В чем тут дело? Может быть, в том, что самой природе искусства противна умеренность. «Либо пан, либо пропал». Пропадают неизмеримо чаще. Но между верхами и подонками — есть кровная связь. «Пропал». Но мог стать паном и, может быть, почище других. Не повезло, что-то помешало — голова слабая. И воли нет. И произошло обратное «пану» — «пропал». Но был шанс. А средний, «чистенький», «уважаемый» никак, никогда не имел шанса — природа его совсем другая.
В этом сознании связи с миром высшим, через голову мира почтенного, — гордость подонков. Жалкая, конечно, гордость.
— По-вашему, русские — народ вообще или никчемный, или юродивый?
— Я бы сказал точнее, мессианский, а страна еще страшнее…
— Да, Николай Степанович! Современная война требует — и от кавалерии прежде всего — расчета, умения, знаний, а не удали. А сколь необходимо терпения и выдержки в окопном сидении и в окопном бою, — смакуя уже теплое пиво, молвит штаб-ротмистр.
— Согласен, Василий Анатольевич. Окопные бдения оставили в моей памяти особые отметины. Помнится, наш уланский эскадрон как-то держал оборону у реки. Ночь была тревожная, все время выстрелы, порою треск пулемета. Часа в два меня вытащили из риги, где я спал, зарывшись в снопы, и сказали, что пора идти в окоп. В нашей смене было двенадцать человек под командой подпрапорщика.

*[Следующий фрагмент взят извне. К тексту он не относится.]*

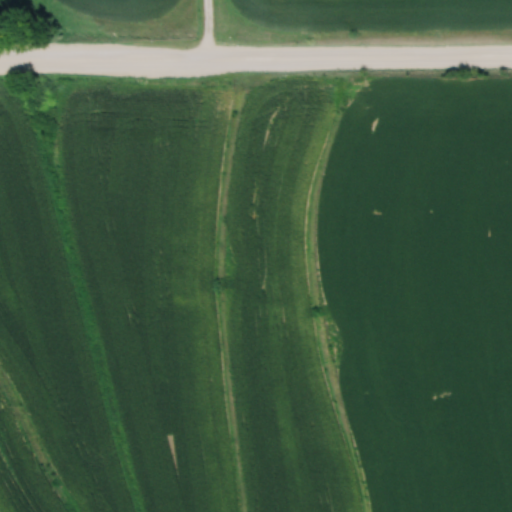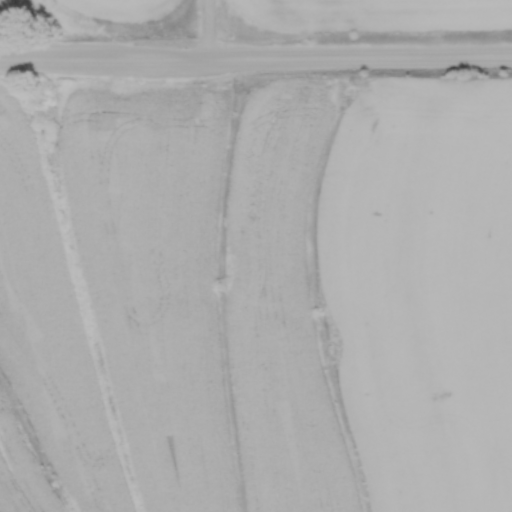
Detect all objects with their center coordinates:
road: (207, 29)
road: (256, 57)
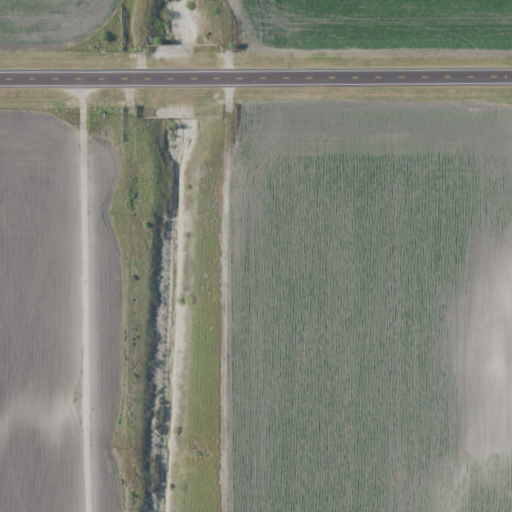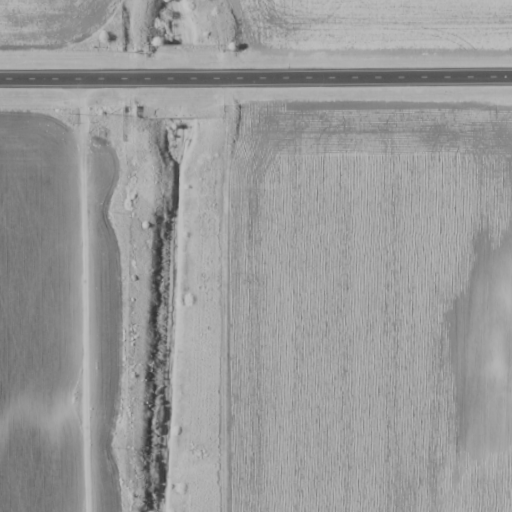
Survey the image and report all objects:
road: (226, 41)
road: (255, 82)
road: (82, 296)
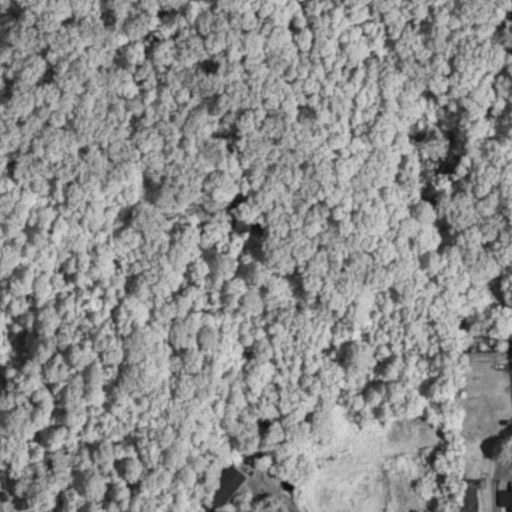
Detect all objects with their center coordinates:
road: (138, 333)
road: (510, 365)
road: (491, 482)
building: (225, 490)
road: (123, 492)
building: (470, 497)
building: (506, 500)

Окоп был расположен на нижнем склоне холма, спускавшегося к реке. Он был неплохо сделан, но зато никакого отхода, бежать приходилось в гору по открытой местности. Весь вопрос заключался в том, в эту или следующую ночь немцы пойдут в атаку. Встретившийся ротмистр посоветовал не принимать штыкового боя, но про себя мы решили обратное. Все равно уйти не представлялось возможности, — слегка шепелявя, с любовью рассказывает Гумилев.
Кирилл переключает внимание на председателя.
— Когда рассвело, мы уже сидели в окопе. От нас было прекрасно видно, как на том берегу немцы делали перебежку, но не наступали, а только окапывались. Мы стреляли, но довольно вяло, потому что они были очень далеко. Вдруг позади нас рявкнула пушка — мы даже вздрогнули от неожиданности, — и снаряд, перелетев через наши головы, разорвался в самом неприятельском окопе. Немцы держались стойко. Только после десятого снаряда, пущенного с той же меткостью, мы увидели серые фигуры, со всех ног бежавшие к ближнему лесу, и белые дымки шрапнелей над ними. Их было около сотни, но спаслось едва ли человек двадцать.